WHAT YOU HAVE TO DO:
Render every line of the records below as a two-column Markdown table. Put the row number under Row and the line under Line, and leave out blank lines.

DATASET RECORDS:
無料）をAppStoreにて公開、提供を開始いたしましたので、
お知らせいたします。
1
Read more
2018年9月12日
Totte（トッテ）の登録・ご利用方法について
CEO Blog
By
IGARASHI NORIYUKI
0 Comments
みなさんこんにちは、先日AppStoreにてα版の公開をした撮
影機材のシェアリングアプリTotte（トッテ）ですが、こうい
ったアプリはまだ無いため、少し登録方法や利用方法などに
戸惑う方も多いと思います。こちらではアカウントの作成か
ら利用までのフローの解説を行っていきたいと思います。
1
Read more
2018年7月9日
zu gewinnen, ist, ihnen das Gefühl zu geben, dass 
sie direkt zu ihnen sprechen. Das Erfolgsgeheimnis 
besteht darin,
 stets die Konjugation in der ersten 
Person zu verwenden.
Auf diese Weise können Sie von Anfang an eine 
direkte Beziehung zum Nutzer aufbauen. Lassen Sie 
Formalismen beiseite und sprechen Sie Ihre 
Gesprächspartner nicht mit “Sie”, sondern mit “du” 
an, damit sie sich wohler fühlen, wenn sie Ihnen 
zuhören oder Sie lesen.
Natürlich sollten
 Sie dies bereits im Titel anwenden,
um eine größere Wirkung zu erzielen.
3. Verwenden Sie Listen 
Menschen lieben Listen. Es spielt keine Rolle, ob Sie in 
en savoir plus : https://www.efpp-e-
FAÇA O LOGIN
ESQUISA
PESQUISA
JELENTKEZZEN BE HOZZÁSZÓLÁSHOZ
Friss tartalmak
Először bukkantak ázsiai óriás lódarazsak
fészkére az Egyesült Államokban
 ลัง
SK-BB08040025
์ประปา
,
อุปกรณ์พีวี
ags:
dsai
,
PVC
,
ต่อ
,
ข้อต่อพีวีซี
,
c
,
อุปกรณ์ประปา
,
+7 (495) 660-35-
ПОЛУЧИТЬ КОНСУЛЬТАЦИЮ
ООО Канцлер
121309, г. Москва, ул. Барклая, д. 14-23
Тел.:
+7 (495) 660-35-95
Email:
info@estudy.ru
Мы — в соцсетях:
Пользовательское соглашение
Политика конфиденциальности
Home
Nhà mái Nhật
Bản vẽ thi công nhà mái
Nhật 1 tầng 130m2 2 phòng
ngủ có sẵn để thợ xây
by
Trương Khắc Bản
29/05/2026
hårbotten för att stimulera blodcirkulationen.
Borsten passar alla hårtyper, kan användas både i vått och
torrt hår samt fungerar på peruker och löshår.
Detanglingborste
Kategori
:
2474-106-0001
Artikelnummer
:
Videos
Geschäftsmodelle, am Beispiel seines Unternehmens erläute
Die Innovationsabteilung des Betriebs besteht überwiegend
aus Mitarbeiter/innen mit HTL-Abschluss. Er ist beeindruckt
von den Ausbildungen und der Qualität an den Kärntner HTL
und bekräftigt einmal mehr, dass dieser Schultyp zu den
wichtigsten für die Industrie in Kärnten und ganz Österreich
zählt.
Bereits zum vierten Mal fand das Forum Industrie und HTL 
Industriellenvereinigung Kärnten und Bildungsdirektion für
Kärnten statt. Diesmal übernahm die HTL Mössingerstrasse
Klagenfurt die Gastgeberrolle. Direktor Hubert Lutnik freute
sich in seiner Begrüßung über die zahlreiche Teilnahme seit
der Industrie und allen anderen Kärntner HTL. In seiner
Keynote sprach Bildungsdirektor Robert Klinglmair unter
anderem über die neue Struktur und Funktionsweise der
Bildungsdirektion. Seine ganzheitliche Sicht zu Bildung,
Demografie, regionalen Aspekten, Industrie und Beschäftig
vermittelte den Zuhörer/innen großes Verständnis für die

EXERCISE RESPONSE:
| Row | Line |
|---|---|
| 1 | 無料）をAppStoreにて公開、提供を開始いたしましたので、 |
| 2 | お知らせいたします。 |
| 3 | 1 |
| 4 | Read more |
| 5 | 2018年9月12日 |
| 6 | Totte（トッテ）の登録・ご利用方法について |
| 7 | CEO Blog |
| 8 | By |
| 9 | IGARASHI NORIYUKI |
| 10 | 0 Comments |
| 11 | みなさんこんにちは、先日AppStoreにてα版の公開をした撮 |
| 12 | 影機材のシェアリングアプリTotte（トッテ）ですが、こうい |
| 13 | ったアプリはまだ無いため、少し登録方法や利用方法などに |
| 14 | 戸惑う方も多いと思います。こちらではアカウントの作成か |
| 15 | ら利用までのフローの解説を行っていきたいと思います。 |
| 16 | 1 |
| 17 | Read more |
| 18 | 2018年7月9日 |
| 19 | zu gewinnen, ist, ihnen das Gefühl zu geben, dass  |
| 20 | sie direkt zu ihnen sprechen. Das Erfolgsgeheimnis  |
| 21 | besteht darin, |
| 22 |  stets die Konjugation in der ersten  |
| 23 | Person zu verwenden. |
| 24 | Auf diese Weise können Sie von Anfang an eine  |
| 25 | direkte Beziehung zum Nutzer aufbauen. Lassen Sie  |
| 26 | Formalismen beiseite und sprechen Sie Ihre  |
| 27 | Gesprächspartner nicht mit “Sie”, sondern mit “du”  |
| 28 | an, damit sie sich wohler fühlen, wenn sie Ihnen  |
| 29 | zuhören oder Sie lesen. |
| 30 | Natürlich sollten |
| 31 |  Sie dies bereits im Titel anwenden, |
| 32 | um eine größere Wirkung zu erzielen. |
| 33 | 3. Verwenden Sie Listen  |
| 34 | Menschen lieben Listen. Es spielt keine Rolle, ob Sie in  |
| 35 | en savoir plus : https://www.efpp-e- |
| 36 | FAÇA O LOGIN |
| 37 | ESQUISA |
| 38 | PESQUISA |
| 39 | JELENTKEZZEN BE HOZZÁSZÓLÁSHOZ |
| 40 | Friss tartalmak |
| 41 | Először bukkantak ázsiai óriás lódarazsak |
| 42 | fészkére az Egyesült Államokban |
| 43 |  ลัง |
| 44 | SK-BB08040025 |
| 45 | ์ประปา |
| 46 | , |
| 47 | อุปกรณ์พีวี |
| 48 | ags: |
| 49 | dsai |
| 50 | , |
| 51 | PVC |
| 52 | , |
| 53 | ต่อ |
| 54 | , |
| 55 | ข้อต่อพีวีซี |
| 56 | , |
| 57 | c |
| 58 | , |
| 59 | อุปกรณ์ประปา |
| 60 | , |
| 61 | +7 (495) 660-35- |
| 62 | ПОЛУЧИТЬ КОНСУЛЬТАЦИЮ |
| 63 | ООО Канцлер |
| 64 | 121309, г. Москва, ул. Барклая, д. 14-23 |
| 65 | Тел.: |
| 66 | +7 (495) 660-35-95 |
| 67 | Email: |
| 68 | info@estudy.ru |
| 69 | Мы — в соцсетях: |
| 70 | Пользовательское соглашение |
| 71 | Политика конфиденциальности |
| 72 | Home |
| 73 | Nhà mái Nhật |
| 74 | Bản vẽ thi công nhà mái |
| 75 | Nhật 1 tầng 130m2 2 phòng |
| 76 | ngủ có sẵn để thợ xây |
| 77 | by |
| 78 | Trương Khắc Bản |
| 79 | 29/05/2026 |
| 80 | hårbotten för att stimulera blodcirkulationen. |
| 81 | Borsten passar alla hårtyper, kan användas både i vått och |
| 82 | torrt hår samt fungerar på peruker och löshår. |
| 83 | Detanglingborste |
| 84 | Kategori |
| 85 | : |
| 86 | 2474-106-0001 |
| 87 | Artikelnummer |
| 88 | : |
| 89 | Videos |
| 90 | Geschäftsmodelle, am Beispiel seines Unternehmens erläute |
| 91 | Die Innovationsabteilung des Betriebs besteht überwiegend |
| 92 | aus Mitarbeiter/innen mit HTL-Abschluss. Er ist beeindruckt |
| 93 | von den Ausbildungen und der Qualität an den Kärntner HTL |
| 94 | und bekräftigt einmal mehr, dass dieser Schultyp zu den |
| 95 | wichtigsten für die Industrie in Kärnten und ganz Österreich |
| 96 | zählt. |
| 97 | Bereits zum vierten Mal fand das Forum Industrie und HTL  |
| 98 | Industriellenvereinigung Kärnten und Bildungsdirektion für |
| 99 | Kärnten statt. Diesmal übernahm die HTL Mössingerstrasse |
| 100 | Klagenfurt die Gastgeberrolle. Direktor Hubert Lutnik freute |
| 101 | sich in seiner Begrüßung über die zahlreiche Teilnahme seit |
| 102 | der Industrie und allen anderen Kärntner HTL. In seiner |
| 103 | Keynote sprach Bildungsdirektor Robert Klinglmair unter |
| 104 | anderem über die neue Struktur und Funktionsweise der |
| 105 | Bildungsdirektion. Seine ganzheitliche Sicht zu Bildung, |
| 106 | Demografie, regionalen Aspekten, Industrie und Beschäftig |
| 107 | vermittelte den Zuhörer/innen großes Verständnis für die |